SOURCE -
Re: [PATCH 1/1] arm64: smp: Skip MC sched domain on SoCs with no LLC
From: Barry Song
Date: Thu Mar 03 2022 - 00:36:47 EST
On Thu, Mar 3, 2022 at 3:22 PM Darren Hart
<darren@xxxxxxxxxxxxxxxxxxxxxx> wrote:
>
> On Wed, Mar 02, 2022 at 10:32:06AM +0100, Vincent Guittot wrote:
> > On Tue, 1 Mar 2022 at 01:35, Darren Hart <darren@xxxxxxxxxxxxxxxxxxxxxx> wrote:
> > >
> > > Ampere Altra defines CPU clusters in the ACPI PPTT. They share a Snoop
> > > Control Unit, but have no shared CPU-side last level cache.
> > >
> > > cpu_coregroup_mask() will return a cpumask with weight 1, while
> > > cpu_clustergroup_mask() will return a cpumask with weight 2.

EXCERPTED DATA -

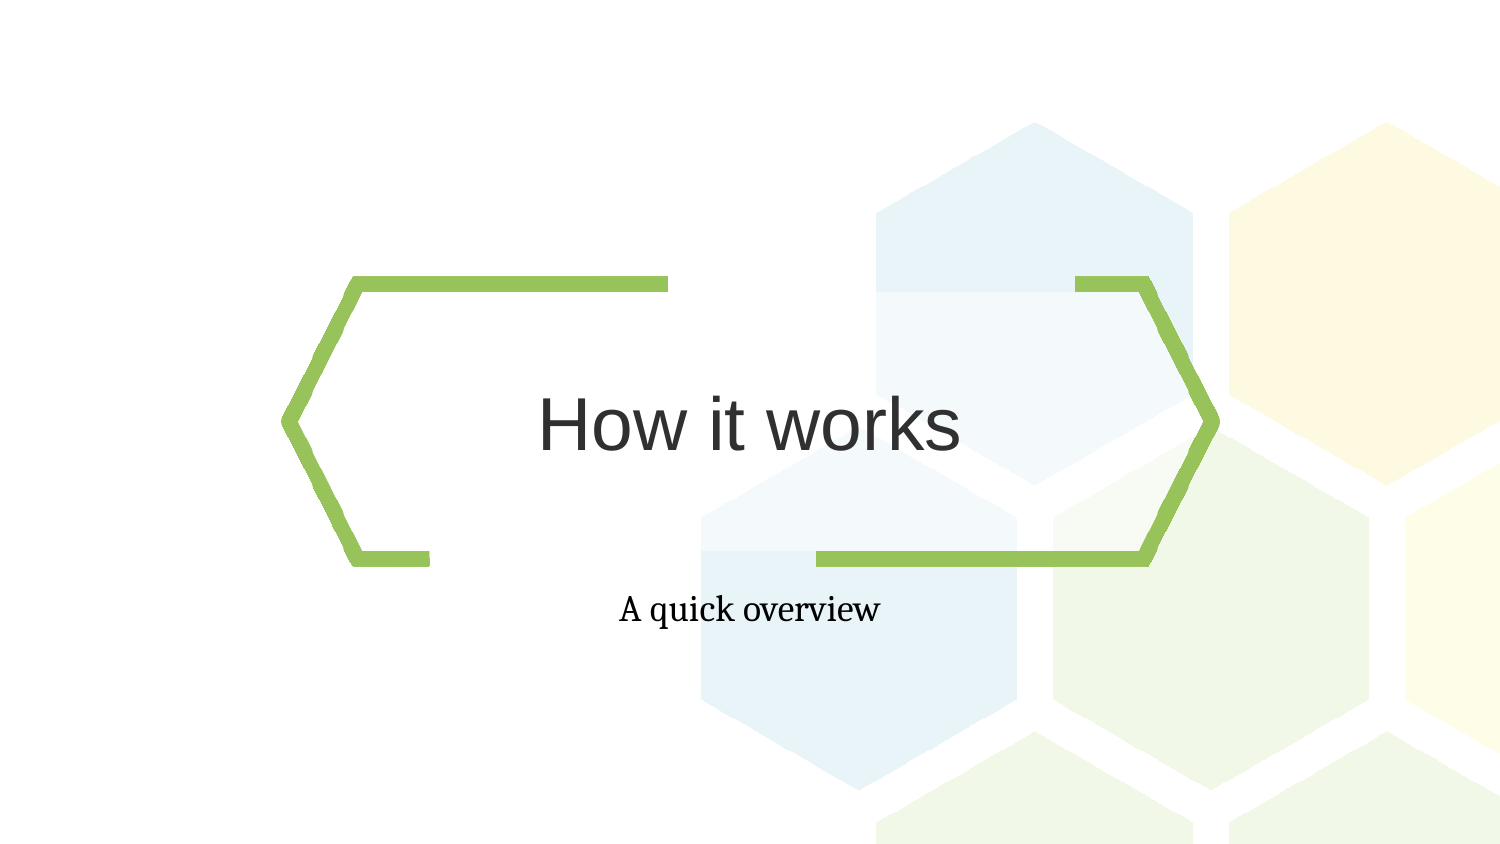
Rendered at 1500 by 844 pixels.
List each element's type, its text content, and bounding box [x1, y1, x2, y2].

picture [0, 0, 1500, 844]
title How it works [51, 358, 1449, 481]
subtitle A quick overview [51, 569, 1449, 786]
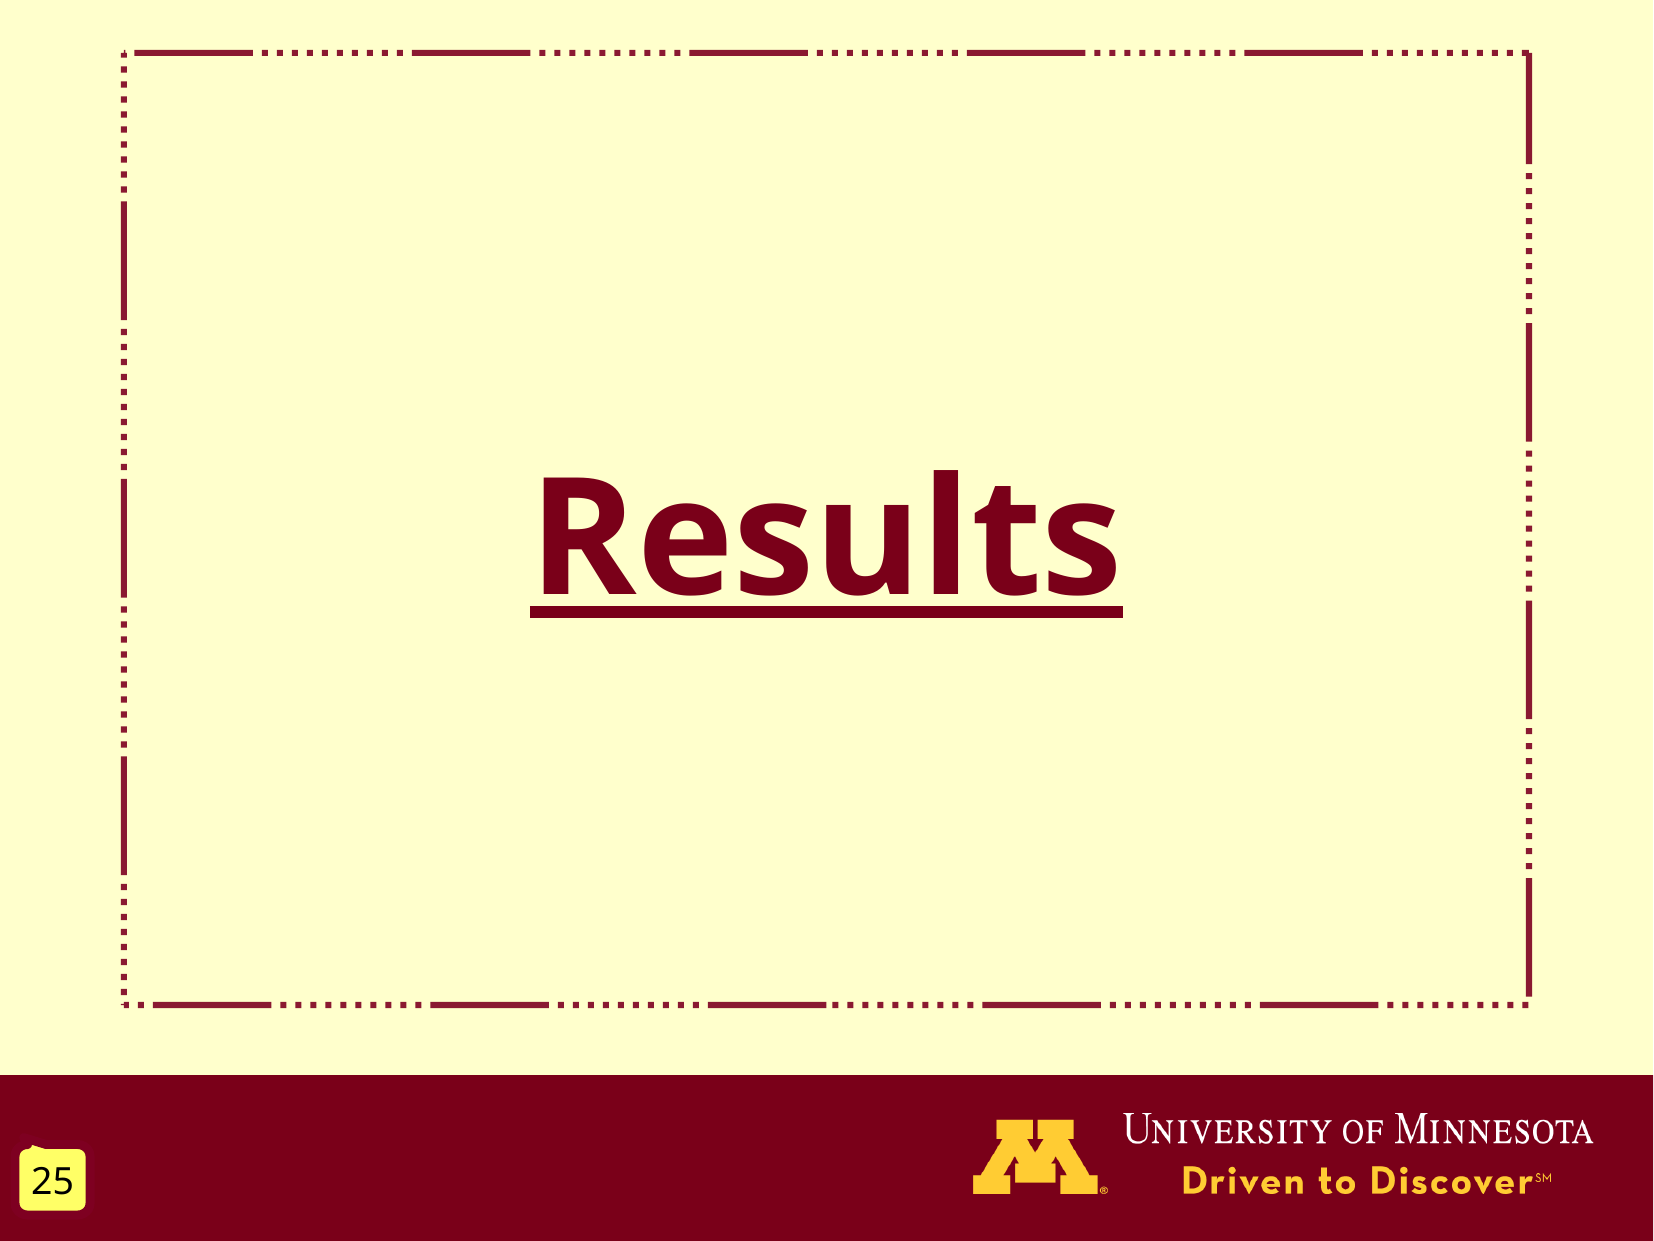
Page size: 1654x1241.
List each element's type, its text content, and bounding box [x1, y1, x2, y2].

GIVEN TASK - According to the patch discussion, what do the CPU clusters on Ampere Altra share? The records aren't needed for this exercise.

TASK OUTPUT - They share a Snoop Control Unit.